---- Records shown

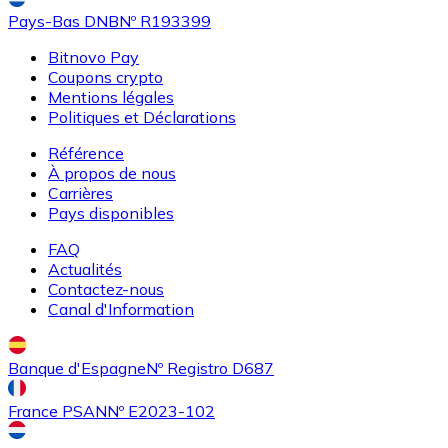
Pays-Bas DNB
Nº R193399
Bitnovo Pay
Coupons crypto
Mentions légales
Politiques et Déclarations
Référence
À propos de nous
Carrières
Acheter
Uniswap
avec virement bancaire
avec carte
Pays disponibles
UNI
FAQ
Actualités
Contactez-nous
Canal d'Information
Banque d'Espagne
Nº Registro D687
France PSAN
Nº E2023-102
Acheter
Ethereum Classic
avec virement bancaire
avec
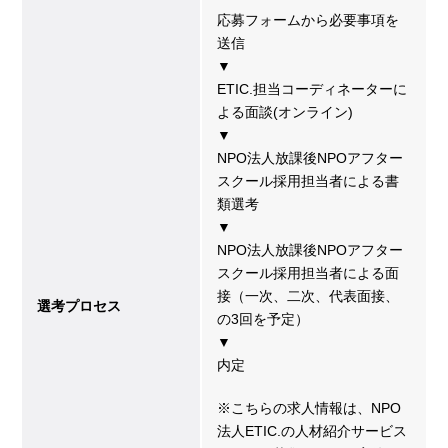
応募フォームから必要事項を
送信
▼
ETIC.担当コーディネーターに
よる面談(オンライン)
▼
NPO法人放課後NPOアフター
スクール採用担当者による書
類選考
▼
NPO法人放課後NPOアフター
スクール採用担当者による面
接（一次、二次、代表面接、
選考プロセス
の3回を予定）
▼
内定
※こちらの求人情報は、NPO
法人ETIC.の人材紹介サービス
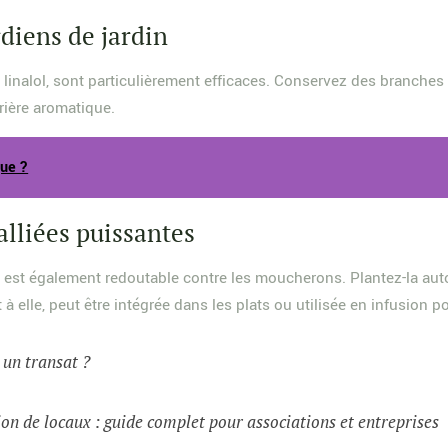
rdiens de jardin
on linalol, sont particulièrement efficaces. Conservez des branch
rière aromatique.
que ?
alliées puissantes
 est également redoutable contre les moucherons. Plantez-la auto
 elle, peut être intégrée dans les plats ou utilisée en infusion po
t un transat ?
on de locaux : guide complet pour associations et entreprises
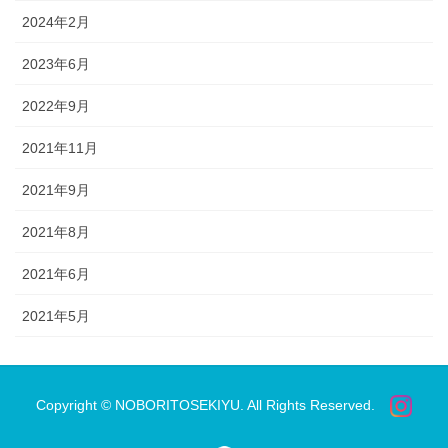
2024年2月
2023年6月
2022年9月
2021年11月
2021年9月
2021年8月
2021年6月
2021年5月
Copyright © NOBORITOSEKIYU. All Rights Reserved.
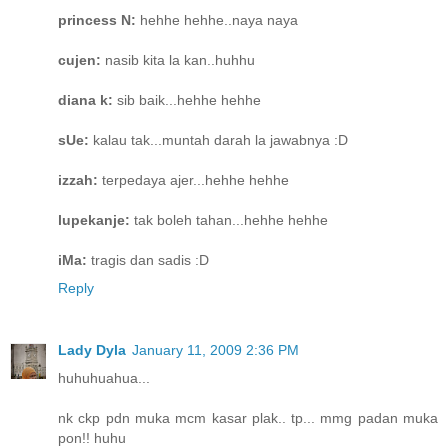
princess N:
hehhe hehhe..naya naya
cujen:
nasib kita la kan..huhhu
diana k:
sib baik...hehhe hehhe
sUe:
kalau tak...muntah darah la jawabnya :D
izzah:
terpedaya ajer...hehhe hehhe
lupekanje:
tak boleh tahan...hehhe hehhe
iMa:
tragis dan sadis :D
Reply
Lady Dyla
January 11, 2009 2:36 PM
huhuhuahua...
nk ckp pdn muka mcm kasar plak.. tp... mmg padan muka
pon!! huhu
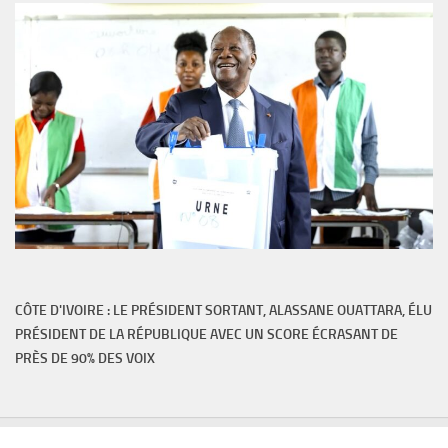
CÔTE D'IVOIRE : LE PRÉSIDENT SORTANT, ALASSANE OUATTARA, ÉLU
PRÉSIDENT DE LA RÉPUBLIQUE AVEC UN SCORE ÉCRASANT DE
PRÈS DE 90% DES VOIX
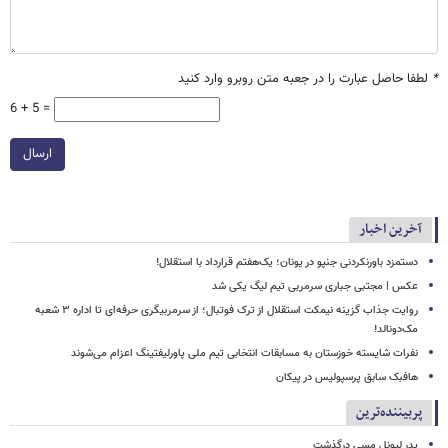
*
لطفا حاصل عبارت را در جعبه متن روبرو وارد کنید
6 + 5 =
ارسال
آخرین اخبار
دستمزد باورنکردنی جنپو در یونان؛ یک‌هفتم قرارداد با استقلال!
عکس | مجتبی جباری سرمربی تیم لیگ یکی شد
روایت جذاب گزینه نیمکت استقلال از ترک فوتبال؛ از سرمربیگری حرفه‌ای تا اداره ۳ شعبه
مک‌دونالد!
نفرات شایسته خوزستان به مسابقات انتخابی تیم ملی پاورلیفتینگ اعزام می‌شوند
هافبک سابق پرسپولیس در پیکان
پربیننده‌ترین
پدر لیونل مسی درگذشت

--------

** To do **
Scan the entries and show every line in which the word "PRÉSIDENT" is found.

** Response to the exercise **
CÔTE D'IVOIRE : LE PRÉSIDENT SORTANT, ALASSANE OUATTARA, ÉLU
PRÉSIDENT DE LA RÉPUBLIQUE AVEC UN SCORE ÉCRASANT DE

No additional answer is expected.